[Start Passage given]

There are, however, a large number of cases where the
photograph, under rigid test conditions in which fraud has
been
absolutely barred, has reproduced the features of the
dead. Here
there are limitations and restrictions which call for
careful
study and observation. These faces of the dead are
in some cases
as contoured and as recognisable as they were in life, and
correspond with no pre-existing picture or photograph.
One such case absolutely critic-proof is enough, one would
think,
to establish survival, and these valid cases are to be
counted
not in ones, but in hundreds. On the other hand,
many of the
likenesses, obtained under the same test conditions, are
obviously simulacra or pictures built up by some psychic
force,
not necessarily by the individual spirits themselves, to
represent the dead. In some undoubtedly genuine
cases it is an
exact, or almost exact, reproduction of an existing
picture, as
if the conscious intelligent force, whatever it might be,
had
consulted it as to the former appearance of the deceased,
and had
then built it up in exact accordance with the original.
In such
cases the spirit face may show as a flat surface instead
of a
contour. Rigid examination has shown that the
existing model was
usually outside the ken of the photographer.

[End Passage given]

Written task:
Please copy out the stretch of the passage on spirit photographs from "There are, however, a" through "picture or photograph.", word for word. The entries after this passage aren't needed for anything here.

[Start Material shown]

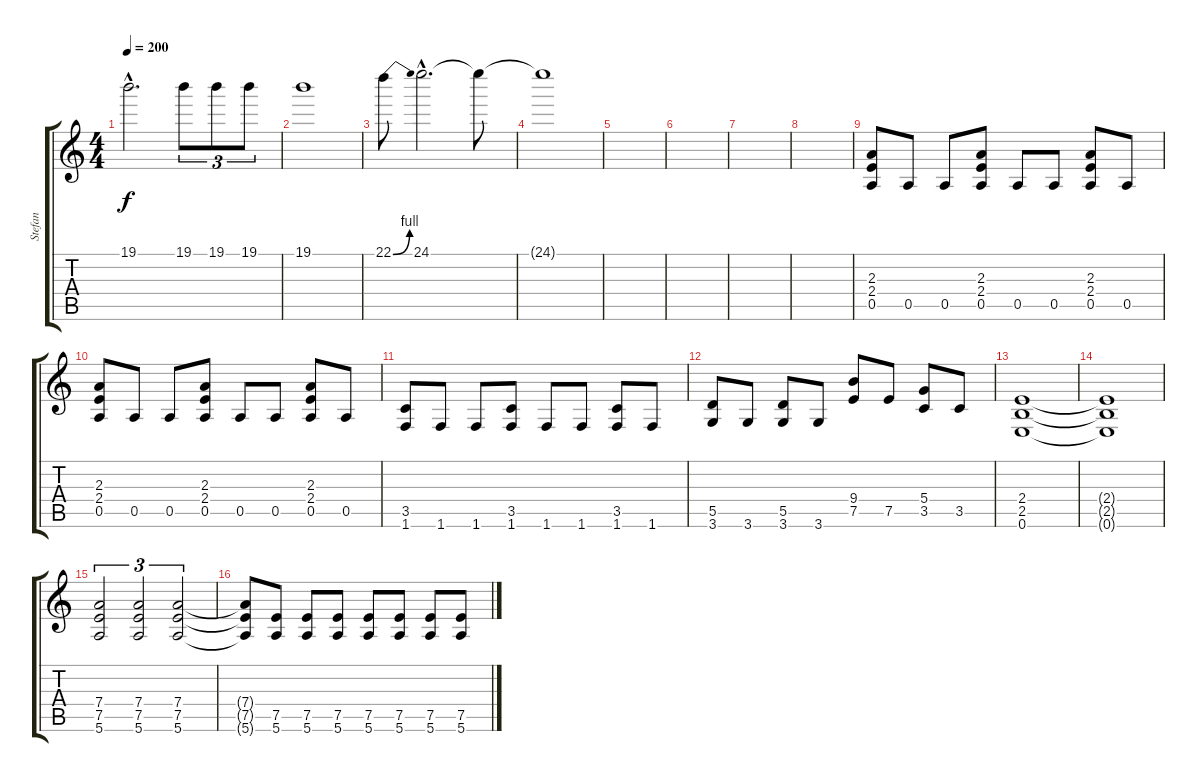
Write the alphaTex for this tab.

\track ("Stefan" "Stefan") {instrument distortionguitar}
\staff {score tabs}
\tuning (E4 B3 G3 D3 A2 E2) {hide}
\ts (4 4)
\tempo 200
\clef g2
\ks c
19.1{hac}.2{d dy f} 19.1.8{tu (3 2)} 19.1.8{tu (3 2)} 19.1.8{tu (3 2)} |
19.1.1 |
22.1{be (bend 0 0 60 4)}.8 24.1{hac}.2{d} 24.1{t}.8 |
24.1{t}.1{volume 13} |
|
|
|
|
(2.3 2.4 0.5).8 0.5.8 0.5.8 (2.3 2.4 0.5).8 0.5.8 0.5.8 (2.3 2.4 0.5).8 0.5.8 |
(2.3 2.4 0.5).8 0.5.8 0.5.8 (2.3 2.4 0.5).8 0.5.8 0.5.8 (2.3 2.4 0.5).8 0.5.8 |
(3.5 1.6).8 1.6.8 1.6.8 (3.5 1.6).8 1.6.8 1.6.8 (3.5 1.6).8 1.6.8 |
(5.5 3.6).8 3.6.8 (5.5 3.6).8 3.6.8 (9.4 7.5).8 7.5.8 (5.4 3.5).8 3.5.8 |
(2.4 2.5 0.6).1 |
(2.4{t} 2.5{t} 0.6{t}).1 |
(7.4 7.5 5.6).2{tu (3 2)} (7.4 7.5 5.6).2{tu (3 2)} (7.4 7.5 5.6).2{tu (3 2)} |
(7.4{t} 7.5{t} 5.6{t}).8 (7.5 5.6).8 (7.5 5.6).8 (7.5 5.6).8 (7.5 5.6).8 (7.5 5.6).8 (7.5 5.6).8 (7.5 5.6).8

[End Material shown]

In response:
There are, however, a large number of cases where the
photograph, under rigid test conditions in which fraud has
been
absolutely barred, has reproduced the features of the
dead. Here
there are limitations and restrictions which call for
careful
study and observation. These faces of the dead are
in some cases
as contoured and as recognisable as they were in life, and
correspond with no pre-existing picture or photograph.